Brief
Rewrite all the items, replacing every occurrence of "Mis cursos" with "Mis asignaturas" and keeping everything else unchanged.

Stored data

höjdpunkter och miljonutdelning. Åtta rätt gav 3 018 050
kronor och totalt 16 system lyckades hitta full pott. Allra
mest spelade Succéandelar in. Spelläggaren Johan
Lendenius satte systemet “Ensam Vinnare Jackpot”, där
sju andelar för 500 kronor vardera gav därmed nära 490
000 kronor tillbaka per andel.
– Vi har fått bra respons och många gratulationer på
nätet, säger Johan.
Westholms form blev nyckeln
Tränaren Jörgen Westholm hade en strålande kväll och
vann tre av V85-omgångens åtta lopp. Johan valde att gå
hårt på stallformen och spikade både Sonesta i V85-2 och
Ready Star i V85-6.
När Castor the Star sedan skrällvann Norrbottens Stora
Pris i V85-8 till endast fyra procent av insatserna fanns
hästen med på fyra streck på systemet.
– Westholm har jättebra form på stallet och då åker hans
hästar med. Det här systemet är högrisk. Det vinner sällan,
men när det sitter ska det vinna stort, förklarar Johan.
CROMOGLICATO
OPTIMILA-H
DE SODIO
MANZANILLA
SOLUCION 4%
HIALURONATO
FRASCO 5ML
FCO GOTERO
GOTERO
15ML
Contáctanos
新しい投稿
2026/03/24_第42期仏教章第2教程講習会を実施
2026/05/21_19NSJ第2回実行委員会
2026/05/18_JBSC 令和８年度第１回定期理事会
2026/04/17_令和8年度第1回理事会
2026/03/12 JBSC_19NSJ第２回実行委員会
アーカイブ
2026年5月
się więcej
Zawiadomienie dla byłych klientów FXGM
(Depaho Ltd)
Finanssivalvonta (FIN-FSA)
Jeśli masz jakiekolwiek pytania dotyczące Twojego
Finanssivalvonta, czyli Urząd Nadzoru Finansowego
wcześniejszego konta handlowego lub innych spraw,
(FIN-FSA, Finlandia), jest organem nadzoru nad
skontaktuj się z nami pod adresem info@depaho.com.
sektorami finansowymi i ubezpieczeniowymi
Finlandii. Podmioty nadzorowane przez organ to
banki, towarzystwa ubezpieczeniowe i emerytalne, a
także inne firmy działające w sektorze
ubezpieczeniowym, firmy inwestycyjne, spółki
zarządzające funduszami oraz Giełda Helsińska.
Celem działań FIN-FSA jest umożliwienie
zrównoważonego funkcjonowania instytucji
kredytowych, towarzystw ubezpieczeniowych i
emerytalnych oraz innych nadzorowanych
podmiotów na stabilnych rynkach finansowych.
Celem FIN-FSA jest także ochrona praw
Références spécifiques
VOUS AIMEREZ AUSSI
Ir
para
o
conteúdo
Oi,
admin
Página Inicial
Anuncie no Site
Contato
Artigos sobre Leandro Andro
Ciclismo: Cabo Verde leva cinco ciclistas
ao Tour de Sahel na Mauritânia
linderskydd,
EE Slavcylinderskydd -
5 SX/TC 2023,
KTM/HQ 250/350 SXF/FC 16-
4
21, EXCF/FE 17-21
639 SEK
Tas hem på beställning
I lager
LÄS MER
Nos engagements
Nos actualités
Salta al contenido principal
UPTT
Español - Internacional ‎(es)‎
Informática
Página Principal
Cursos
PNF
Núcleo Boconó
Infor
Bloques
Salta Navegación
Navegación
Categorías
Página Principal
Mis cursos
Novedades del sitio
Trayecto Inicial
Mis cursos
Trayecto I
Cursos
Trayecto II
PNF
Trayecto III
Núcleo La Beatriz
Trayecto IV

Task result
höjdpunkter och miljonutdelning. Åtta rätt gav 3 018 050
kronor och totalt 16 system lyckades hitta full pott. Allra
mest spelade Succéandelar in. Spelläggaren Johan
Lendenius satte systemet “Ensam Vinnare Jackpot”, där
sju andelar för 500 kronor vardera gav därmed nära 490
000 kronor tillbaka per andel.
– Vi har fått bra respons och många gratulationer på
nätet, säger Johan.
Westholms form blev nyckeln
Tränaren Jörgen Westholm hade en strålande kväll och
vann tre av V85-omgångens åtta lopp. Johan valde att gå
hårt på stallformen och spikade både Sonesta i V85-2 och
Ready Star i V85-6.
När Castor the Star sedan skrällvann Norrbottens Stora
Pris i V85-8 till endast fyra procent av insatserna fanns
hästen med på fyra streck på systemet.
– Westholm har jättebra form på stallet och då åker hans
hästar med. Det här systemet är högrisk. Det vinner sällan,
men när det sitter ska det vinna stort, förklarar Johan.
CROMOGLICATO
OPTIMILA-H
DE SODIO
MANZANILLA
SOLUCION 4%
HIALURONATO
FRASCO 5ML
FCO GOTERO
GOTERO
15ML
Contáctanos
新しい投稿
2026/03/24_第42期仏教章第2教程講習会を実施
2026/05/21_19NSJ第2回実行委員会
2026/05/18_JBSC 令和８年度第１回定期理事会
2026/04/17_令和8年度第1回理事会
2026/03/12 JBSC_19NSJ第２回実行委員会
アーカイブ
2026年5月
się więcej
Zawiadomienie dla byłych klientów FXGM
(Depaho Ltd)
Finanssivalvonta (FIN-FSA)
Jeśli masz jakiekolwiek pytania dotyczące Twojego
Finanssivalvonta, czyli Urząd Nadzoru Finansowego
wcześniejszego konta handlowego lub innych spraw,
(FIN-FSA, Finlandia), jest organem nadzoru nad
skontaktuj się z nami pod adresem info@depaho.com.
sektorami finansowymi i ubezpieczeniowymi
Finlandii. Podmioty nadzorowane przez organ to
banki, towarzystwa ubezpieczeniowe i emerytalne, a
także inne firmy działające w sektorze
ubezpieczeniowym, firmy inwestycyjne, spółki
zarządzające funduszami oraz Giełda Helsińska.
Celem działań FIN-FSA jest umożliwienie
zrównoważonego funkcjonowania instytucji
kredytowych, towarzystw ubezpieczeniowych i
emerytalnych oraz innych nadzorowanych
podmiotów na stabilnych rynkach finansowych.
Celem FIN-FSA jest także ochrona praw
Références spécifiques
VOUS AIMEREZ AUSSI
Ir
para
o
conteúdo
Oi,
admin
Página Inicial
Anuncie no Site
Contato
Artigos sobre Leandro Andro
Ciclismo: Cabo Verde leva cinco ciclistas
ao Tour de Sahel na Mauritânia
linderskydd,
EE Slavcylinderskydd -
5 SX/TC 2023,
KTM/HQ 250/350 SXF/FC 16-
4
21, EXCF/FE 17-21
639 SEK
Tas hem på beställning
I lager
LÄS MER
Nos engagements
Nos actualités
Salta al contenido principal
UPTT
Español - Internacional ‎(es)‎
Informática
Página Principal
Cursos
PNF
Núcleo Boconó
Infor
Bloques
Salta Navegación
Navegación
Categorías
Página Principal
Mis asignaturas
Novedades del sitio
Trayecto Inicial
Mis asignaturas
Trayecto I
Cursos
Trayecto II
PNF
Trayecto III
Núcleo La Beatriz
Trayecto IV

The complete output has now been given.